● **What to work on**
• A. In the conversation transcript, roughly how much time passed between Dave Berke's onsite visits with the team?
• B. Carry on the conversation transcript from its last line.

● **Excerpt to read**

┌────────

Yeah. And to your point, those tools work everywhere. And I think part of this problem initially is they have this sense of, “Oh, this guy doesn’t work for us. So we don’t have the normal tools available.” But to your point is that actually doesn’t matter. You don’t have to use that technique because it’s not really a technique. It’s how you should be. Whether it’s an outside guy, an inside guy, your boss, your subordinate, your peers, or whatever it might be. So the cool thing about that-

PART 1 OF 4 ENDS [00:10:04]

Dave Berke (10:03):

… subordinate, your peers, or whatever it might be. So the cool thing about that was it also dispelled the idea that, “Well, we have to interact differently when they’re outside the company because we don’t have these traditional mechanisms to get people to stop being the way that they are.” Listen to people, treat them with respect, [inaudible 00:10:16] go and check, all those same things apply.

Dave Berke (10:18):

And the other cool thing about that is that I’m sitting there facilitating this discussion. The feedback actually came from inside. It’s that girl saying, “Hey, he’s here to help us. He’s here to help us find mistakes so we don’t deliver something to a customer who’s paying us a ton of money and that they end up unhappy because we didn’t do these things.” And that perspective alone. And so the other part of that was cool is there’s about month in between my onsite visits with them and inside those two visits, they had this guy come out.

Dave Berke (10:47):

I’m not to say this is a full 180, but I enjoyed listening to them talk about he was startled at how nice they were and even this liaison apologized and just how easy it was to get moving in the right direction with God just by doing exactly what you said. You know, “Hey man, thanks for being here. Appreciate these inputs. This is what we wrote down. This is what we’re going to fix. When you come back, we’re going to get this thing taken care of.” And he’s like, “Oh okay, great. See you in a month.” So we’re on the path to solving this one.

Jocko Willink (11:14):

Right on good stuff. All right. What’s the next one?

└────────

● **Provided information**
┌────────

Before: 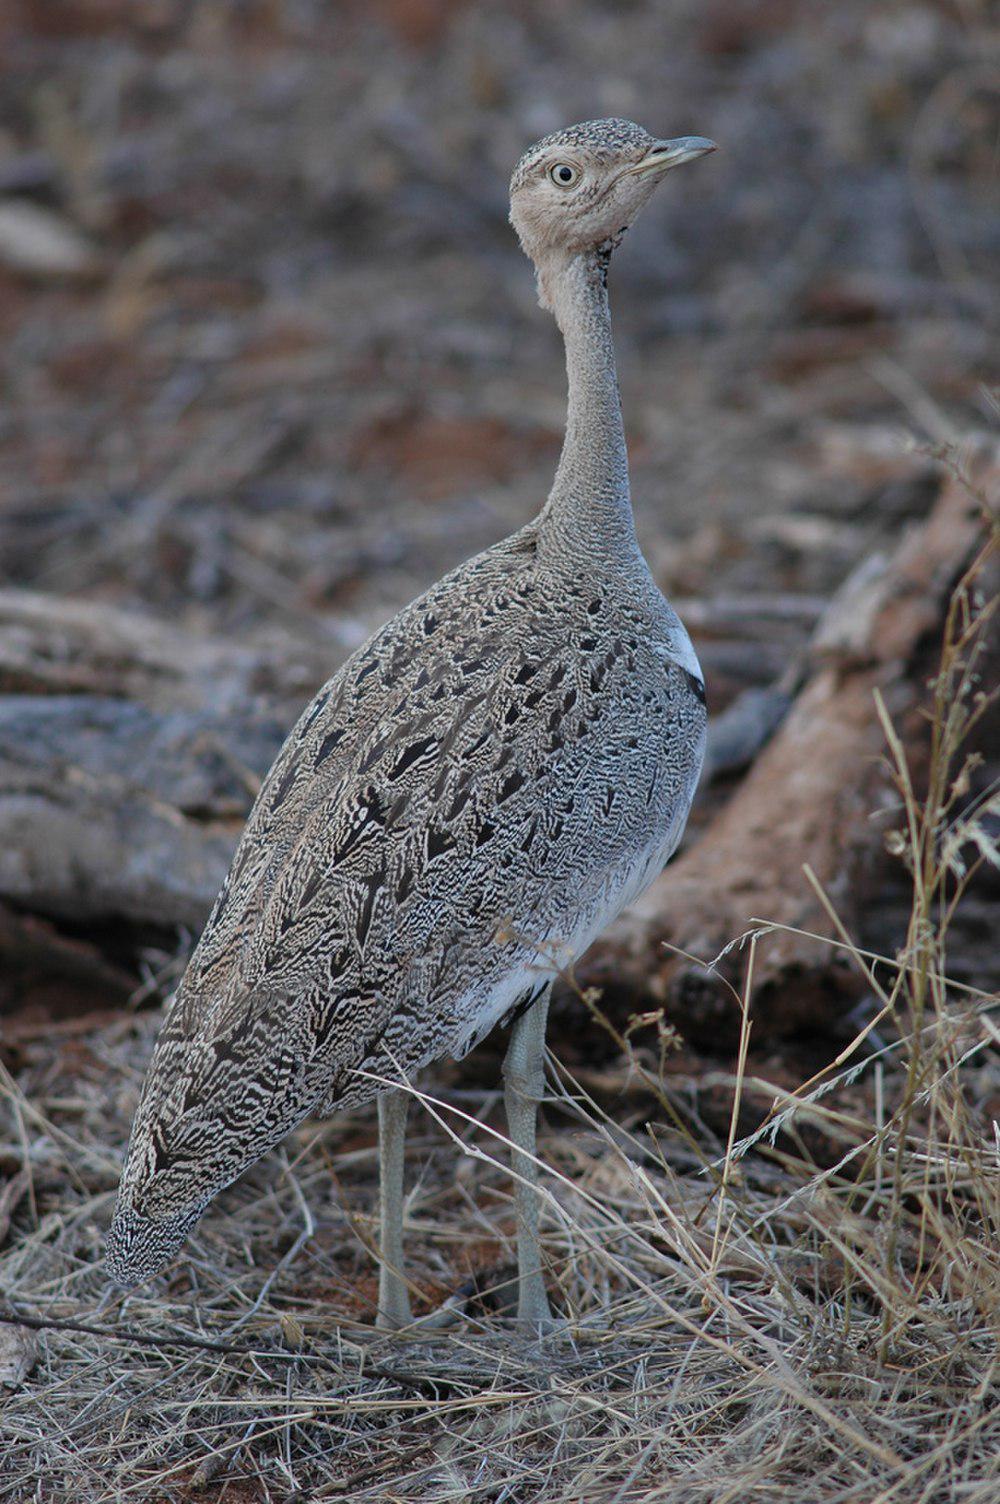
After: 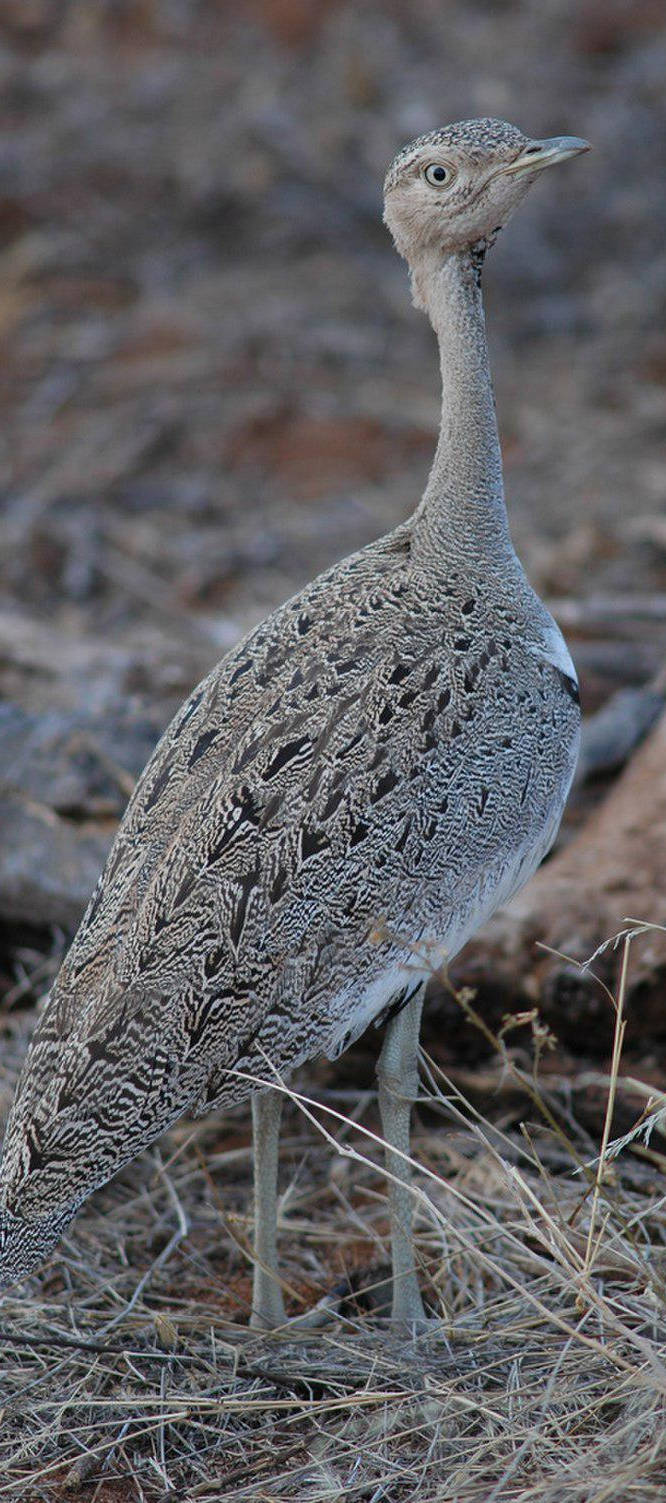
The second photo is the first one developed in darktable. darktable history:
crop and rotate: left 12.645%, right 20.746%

└────────
┌────────

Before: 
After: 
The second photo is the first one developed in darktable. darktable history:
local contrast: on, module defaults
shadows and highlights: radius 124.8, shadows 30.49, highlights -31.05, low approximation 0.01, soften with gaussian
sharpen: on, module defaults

└────────

● **Responses**
• A. About a month.

• B.
Dave Berke (11:16):

Right on. Kind of similar in the vein of relationships. Just because you’re in charge, it doesn’t mean that everybody’s going to be on board with your plan. You still need to build relationships up and down the chain and you still need to pay attention to what’s going on around you. So I’m going to set this one up and talk a little bit about it, but I also want to talk to you about some things that I’ve heard you discuss in the past. And I think it was when you were working for the Admiral. I’ll get to you in just a minute, but this is a situation here where we’re working directly for a small company and the president of this company brought us in. So there’s this big international company that owns, I don’t know, probably seven or eight smaller companies. He’s the president of one of those smaller companies here in the United States. We work with him.

Dave Berke (11:58):

We haven’t been with him for too long. He’s relatively new to the company, but he’s kind of put in charge and has what he feels like is a lot of free reign to run this smaller company that he’s in charge of. And as soon as he gets into the seat as the president, he starts making some fairly big changes. He’s making a lot of personnel changes and they were mostly well received, but they were expensive. He was off boarding a bunch of people, bringing in new people, making a lot of internal changes inside of the organization. And he wasn’t quite aware of it. It was starting to create some friction. And in a few months, basically because of the cost of what was happening is the board of directors, so this parent company, came in and shut him down, shut down his plans.

Dave Berke (12:38):

And the hardest part for him about this was that they did it publicly. And so what happened was, as he’s making these changes, a letter comes down from the parent company board of directors that says, “Hiring freeze and all lateral movements are frozen.” And he’s on this email. So it’s the email to the whole company. It’s 120 people. All of them get this email. So rather than him get a letter from his boss saying, “Hey man, we need you to stop doing this.”

Jocko Willink (13:03):

When you say the whole company, you just mean his whole company?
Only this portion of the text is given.